- [Work to complete]: Omitting all images, give the entries that follow again exactly as they read.

Dataset entries
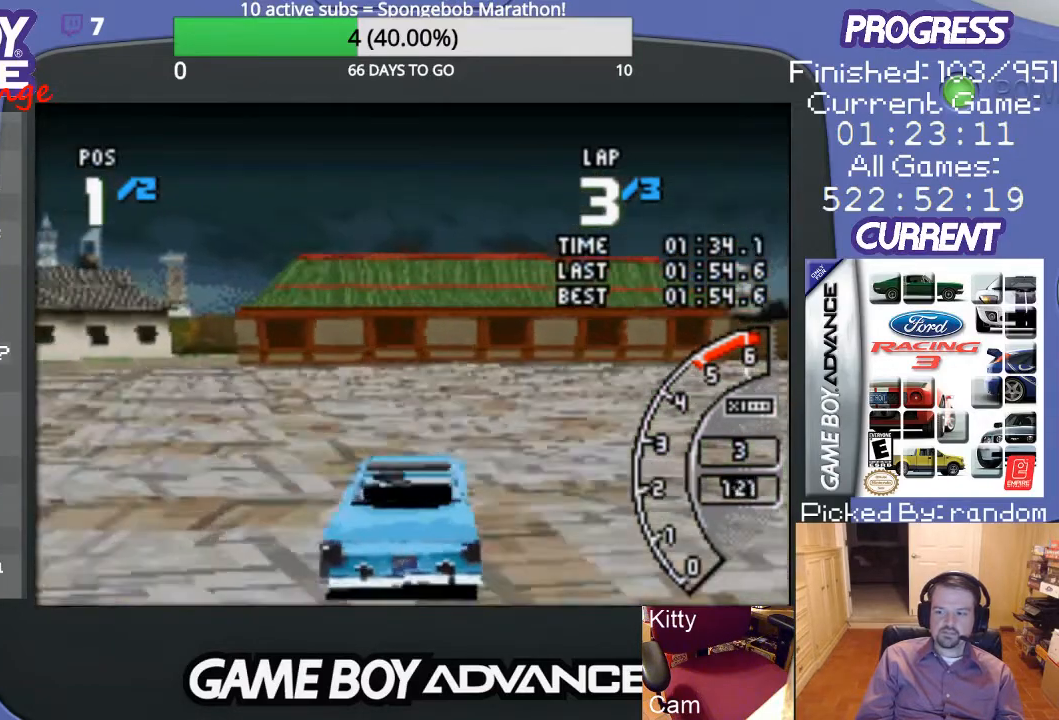
{"buttons": ["A", "DPAD_RIGHT"], "events": [[100, "DPAD_RIGHT", "up"], [200, "DPAD_RIGHT", "down"]]}
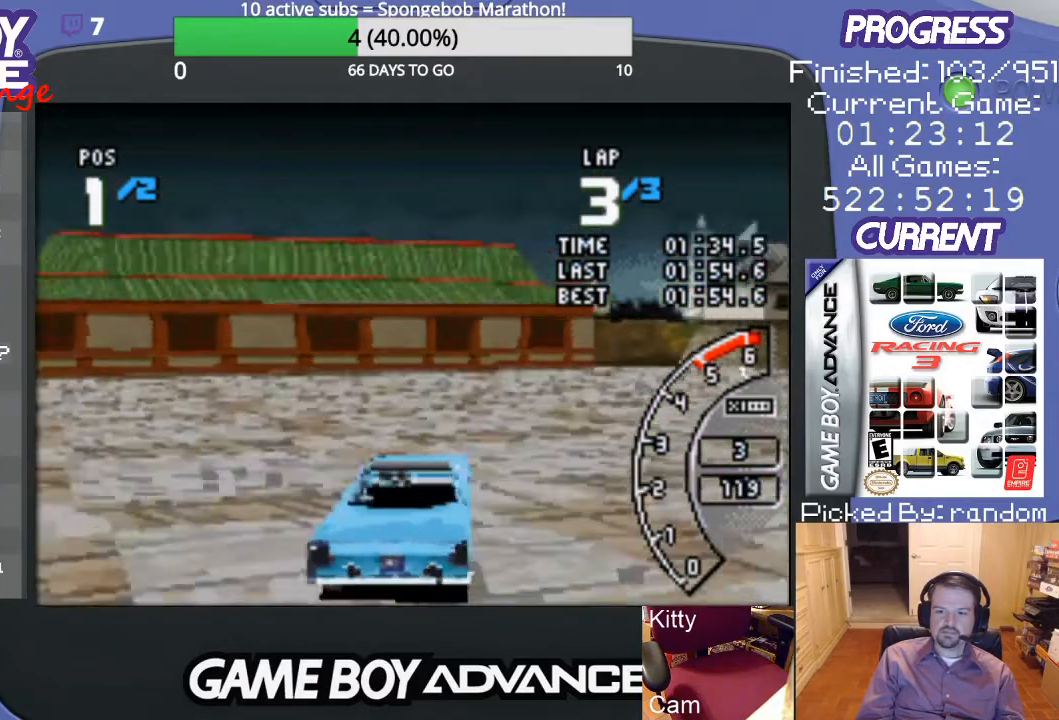
{"buttons": ["A", "DPAD_RIGHT"], "events": [[100, "A", "up"], [167, "A", "down"], [267, "DPAD_RIGHT", "up"], [333, "DPAD_RIGHT", "down"]]}
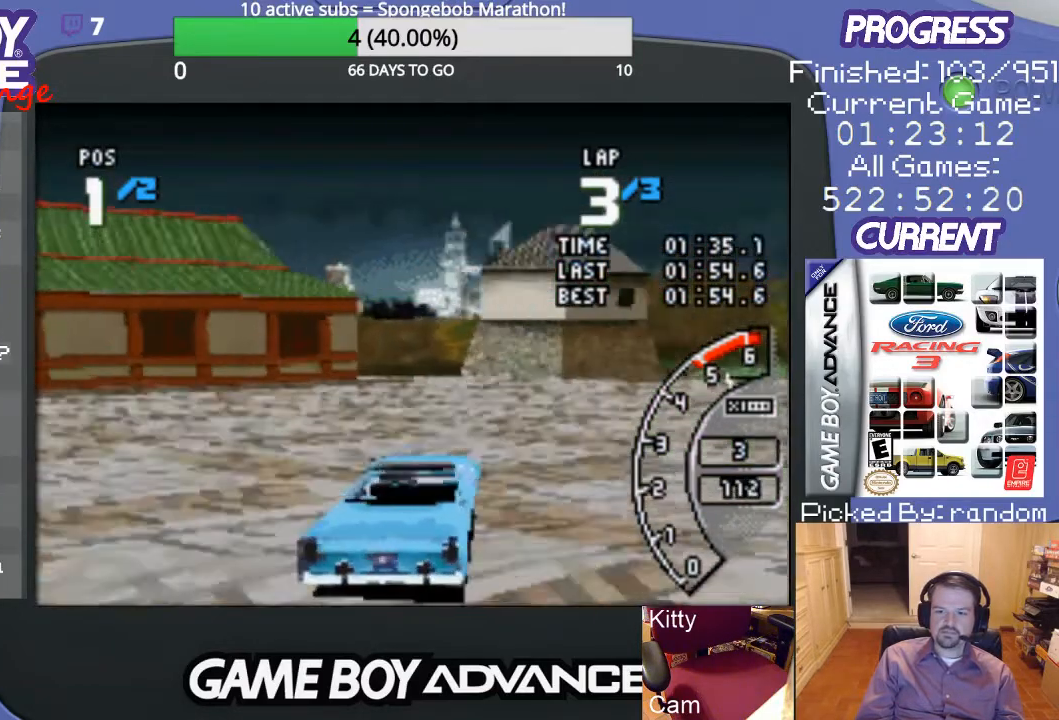
{"buttons": ["A", "DPAD_RIGHT"], "events": [[100, "A", "up"], [200, "A", "down"], [233, "DPAD_RIGHT", "up"], [367, "DPAD_RIGHT", "down"]]}
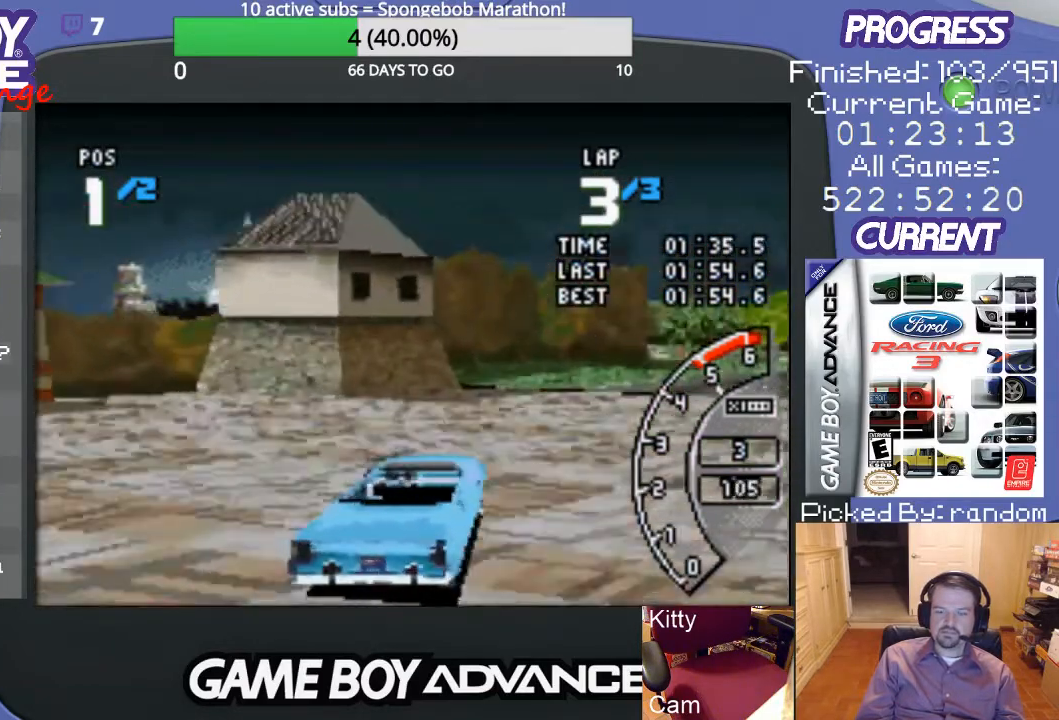
{"buttons": ["DPAD_RIGHT"], "events": [[33, "A", "up"], [133, "A", "down"], [300, "A", "up"], [367, "A", "down"], [467, "A", "up"]]}
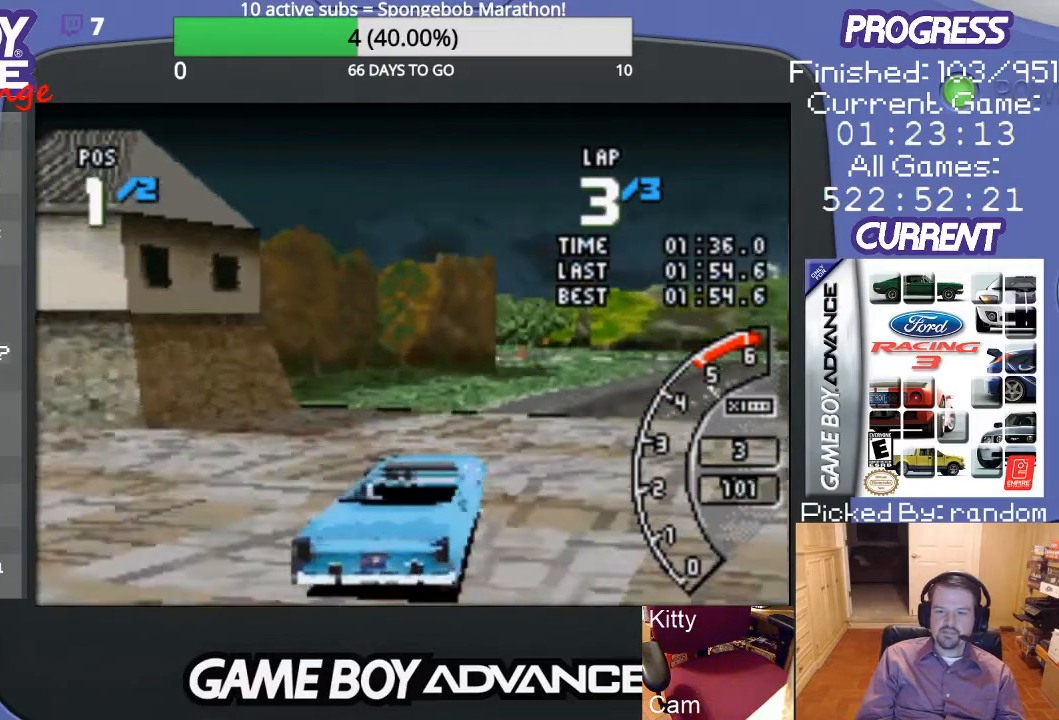
{"buttons": ["A"], "events": [[33, "A", "down"], [233, "DPAD_RIGHT", "up"]]}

- [Problem solution]:
{"buttons": ["A", "DPAD_RIGHT"], "events": [[100, "DPAD_RIGHT", "up"], [200, "DPAD_RIGHT", "down"]]}
{"buttons": ["A", "DPAD_RIGHT"], "events": [[100, "A", "up"], [167, "A", "down"], [267, "DPAD_RIGHT", "up"], [333, "DPAD_RIGHT", "down"]]}
{"buttons": ["A", "DPAD_RIGHT"], "events": [[100, "A", "up"], [200, "A", "down"], [233, "DPAD_RIGHT", "up"], [367, "DPAD_RIGHT", "down"]]}
{"buttons": ["DPAD_RIGHT"], "events": [[33, "A", "up"], [133, "A", "down"], [300, "A", "up"], [367, "A", "down"], [467, "A", "up"]]}
{"buttons": ["A"], "events": [[33, "A", "down"], [233, "DPAD_RIGHT", "up"]]}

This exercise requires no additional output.